25 Mass. App. Ct. 1001 | Mass. App. Ct. | 1988
The docket entries on the only remaining indictment (one for armed robbery) disclose that the defendant was notified of his right to appeal (Mass.R.Crim.P. 28[c], 378 Mass. 898 [1979]) at the time he was sentenced on December 2,1985. They also disclose a timely appeal (later withdrawn) to the Appellate Division of the Superior Court but no appeal to this court within thirty days after imposition of sentence, as required by Mass.R.A.P. 4(b), as appearing in 378 Mass. 929 (1979). On June 23,1986, trial counsel for the defendant filed in the Superior Court, and on August 7, 1986, the trial judge purported to allow, a motion styled as one to “enter appeal late.”
“Appeal" dismissed.
The motion was distinctly not one to correct the docket to reflect a filing which might have gone astray after reaching the clerk’s office. See Barry v.

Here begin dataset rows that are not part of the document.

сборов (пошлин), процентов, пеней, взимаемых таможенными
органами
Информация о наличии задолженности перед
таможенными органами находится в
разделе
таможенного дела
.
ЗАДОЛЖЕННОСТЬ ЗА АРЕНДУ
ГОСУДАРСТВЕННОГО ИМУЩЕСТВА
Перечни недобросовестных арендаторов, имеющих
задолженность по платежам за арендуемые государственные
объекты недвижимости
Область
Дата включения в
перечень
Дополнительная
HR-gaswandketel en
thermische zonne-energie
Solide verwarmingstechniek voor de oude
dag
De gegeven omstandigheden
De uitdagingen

Commonwealth, 390 Mass. 285, 289 & n.7 (1983); Commonwealth v. Dias, 12 Mass. App. Ct. 282, 286 (1981). Appellate counsel for the defendant, in later proceedings before the single justice, all but conceded that the motion filed by his predecessor was one for leave to file a notice of appeal late.

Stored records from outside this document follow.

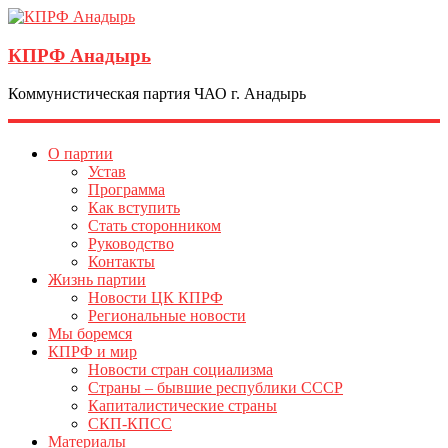
КПРФ Анадырь
Коммунистическая партия ЧАО г. Анадырь
О партии
Устав
Программа
Как вступить
Стать сторонником
Руководство
Контакты
Жизнь партии
Новости ЦК КПРФ
Региональные новости
Мы боремся
КПРФ и мир
Новости стран социализма
Страны – бывшие республики СССР
Капиталистические страны
СКП-КПСС
Материалы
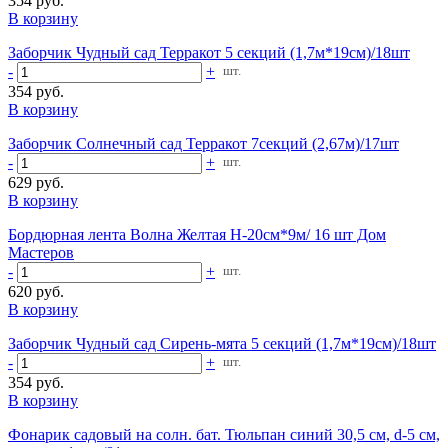
354 руб.
В корзину
Заборчик Чудный сад Терракот 5 секций (1,7м*19см)/18шт
-
+
шт.
354 руб.
В корзину
Заборчик Солнечный сад Терракот 7секций (2,67м)/17шт
-
+
шт.
629 руб.
В корзину
Бордюрная лента Волна Желтая Н-20см*9м/ 16 шт Дом
Мастеров
-
+
шт.
620 руб.
В корзину
Заборчик Чудный сад Сирень-мята 5 секций (1,7м*19см)/18шт
-
+
шт.
354 руб.
В корзину
Фонарик садовый на солн. бат. Тюльпан синий 30,5 см, d-5 см,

It may be that the Supreme Judicial Court, upon a showing of a meritorious' case, could grant the defendant relief under G. L. c. 211, § 3 (see Miranda v. Commonwealth, 392 Mass. 420, 421-422 & n.l [1984]; Commonwealth v. Preziosi, 399 Mass. 748, 750 [1987]), “but neither a trial judge nor a single justice of this court has any authority under § 3.” Commonwealth v. Lopes, 21 Mass. App. Ct. at 16.